Notes of chapter 2 of Deep Learning book.

Mathematical objects

  1. Scalar: single number \(x=1\)
  2. Vector: array of numbers \(\mathbf{x}=\begin{vmatrix}x_1\\\vdots\\x_n\end{vmatrix}\)

    \(\mathbf{x_{-1}}\): ignore element \(x_1\)

  3. Matrix: 2D array of numbers \(\mathbf{A}\in\mathbb{R}^{mxn}\)

    horizontal coordinate (all), ith row: \(\mathbf{A}_{i,:}\)

    vertical coordinate (all), ith column: \(\mathbf{A}_{:,i}\)

    value: \(f(\mathbf{A})_{i,j}\)

  4. Tensor: array with more than two axes \(\mathbf{A}\)

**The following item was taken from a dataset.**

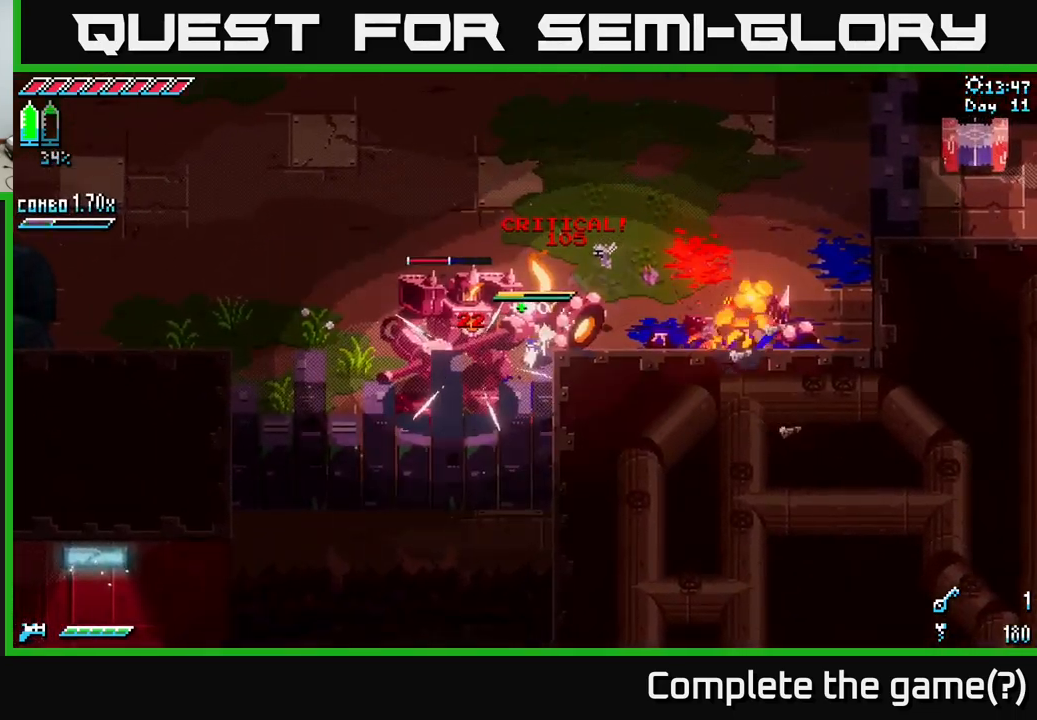
{"buttons": ["L2"], "left_stick": "right", "right_stick": "left", "events": [[50, "left_stick", "left"], [117, "R2", "down"], [267, "R2", "up"], [283, "left_stick", "center"], [350, "right_stick", "left"], [467, "left_stick", "right"], [483, "L2", "down"]]}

    value: \(\mathbf{A}_{i,j,k}\)

Transpose

  • Mirror across main diagonal \(\mathbf{A} \rightarrow \mathbf{A}^\intercal\)
  • Scalar matrix, one item \(\mathbf{a}=\mathbf{a}^\intercal\)
  • Vector \(\mathbf{x}^\intercal\)
  • Matrix product \((\mathbf{A}\mathbf{B})^\intercal=\mathbf{B}^\intercal\mathbf{A}^\intercal\)

Addition

If \(\mathbf{A}\) and \(\mathbf{B}\) same shape, \(\mathbf{C}=\mathbf{A}+\mathbf{B}\), where \(\mathbf{C}_{i,j}=\mathbf{A}_{i,j}+\mathbf{B}_{i,j}\).

Scalar addition and multiplication

\(\mathbf{D}=a\cdot\mathbf{B}+c\), where \(\mathbf{D}_{i,j}=a\cdot\mathbf{B}_{i,j}+c\)

Addition matrix and vector

\(\mathbf{C}=\mathbf{A}+\mathbf{b}\), where \(\mathbf{C}_{i,j}=\mathbf{A}_{i,j}+\mathbf{b}_j\)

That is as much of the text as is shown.